BMO cuts Aritzia stock price target to Cdn$74, keeps Outperform

Published 17/04/2025, 16:20
BMO cuts Aritzia stock price target to Cdn$74, keeps Outperform

On Thursday, BMO Capital Markets adjusted its outlook on Aritzia (ATZ:CN) (OTC: OTC:ATZAF), a fashion retailer, by reducing its price target from Cdn$74.00 down from Cdn$80.00. Despite this change, the firm maintained its Outperform rating on the company’s shares. Currently trading at $30.13, the stock has experienced a challenging year with an 18.37% YTD decline, according to InvestingPro data.

Analysts at BMO Capital indicated that their recent web traffic analysis from March 25 has yielded positive insights. Aritzia’s total web traffic in March increased by 13%, demonstrating a slight deceleration from the 15% growth observed in February. The Canadian market showed consistent performance with no growth change compared to February, while the U.S. market continued to show strong results with a 28% increase, albeit slightly lower than the 34% increase in the previous month. This digital momentum aligns with the company’s overall revenue growth of 10.36% over the last twelve months, with InvestingPro analysis showing strong financial health metrics.

The sustained growth in web traffic is attributed to consumer engagement with Aritzia’s new spring product launches. BMO analysts believe that the company’s ability to attract and retain customers is a testament to the strength of its brand, the diversity of its sourcing, and the appeal of its Everyday Luxury value proposition.

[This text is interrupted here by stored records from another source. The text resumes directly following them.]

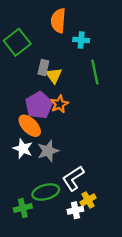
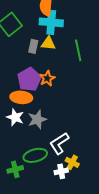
cyan cross: (81, 40) -> (51, 22), moved, size x1.6
yellow triangle: (54, 75) -> (48, 43), moved, turned -49
orange ellipse: (30, 126) -> (21, 97), turned -40
yellow cross: (88, 200) -> (72, 162), turned -32

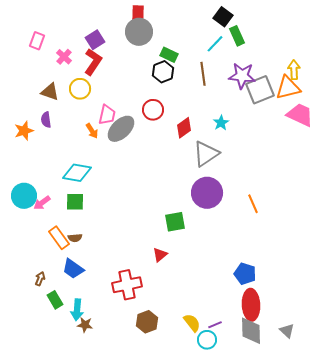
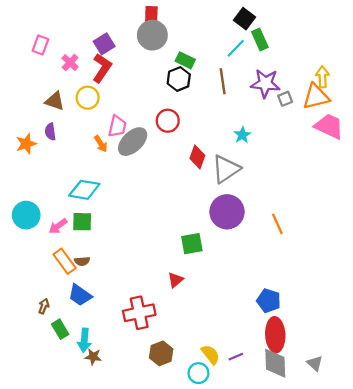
gray square: (260, 90) -> (285, 99), size x0.5
red diamond: (184, 128) -> (197, 157), moved, turned -35
pink arrow: (42, 203) -> (58, 226), moved
cyan circle: (207, 340) -> (198, 373), moved

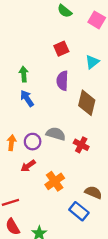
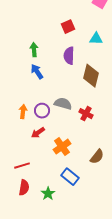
cyan triangle: (92, 62) -> (96, 39), turned 40
brown semicircle: (93, 192) -> (97, 157), turned 105
blue rectangle: (79, 211) -> (70, 177), moved
red semicircle: (13, 227) -> (24, 188), turned -140

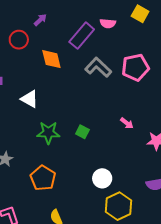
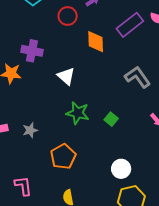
gray L-shape: (98, 67) -> (138, 77), moved

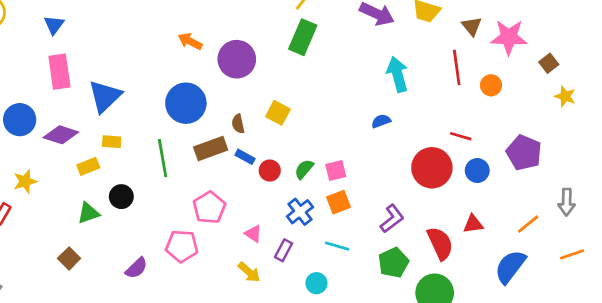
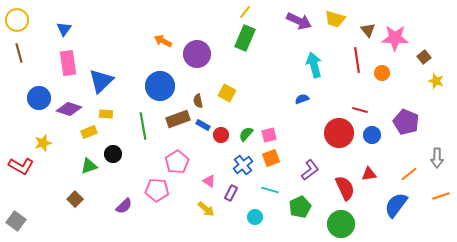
green pentagon: (393, 263) -> (300, 207), moved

Despite the positive web traffic trends, BMO Capital has adjusted Aritzia’s price target to reflect the broader sector’s multiple compression. This adjustment is due to the heightened risks associated with tariffs, which remain a variable factor in the industry. However, the analysts expressed confidence in Aritzia’s capability to effectively navigate these challenges, given its strong brand momentum and strategic positioning.

In other recent news, Aritzia has been the subject of positive analyst coverage, with both Desjardins and Jefferies initiating Buy ratings on the company. Desjardins set a price target of C$82, highlighting Aritzia’s potential for significant earnings per share growth, projecting approximately 40% growth in fiscal year 2026 and around 20% growth in fiscal year 2027. This optimistic outlook is attributed to factors such as industry growth, increasing brand awareness, and strategic store expansions. Meanwhile, Jefferies set a slightly higher price target of Cdn$85, emphasizing Aritzia’s opportunities for store and sales channel expansion, as well as improving profit margins. The firm noted the potential for real estate growth in the United States as a key driver for the company’s long-term targets. Both analysts acknowledged Aritzia’s strong financial position and strategic initiatives, which could enhance shareholder value. These recent developments suggest a strong conviction in Aritzia’s growth prospects and market position.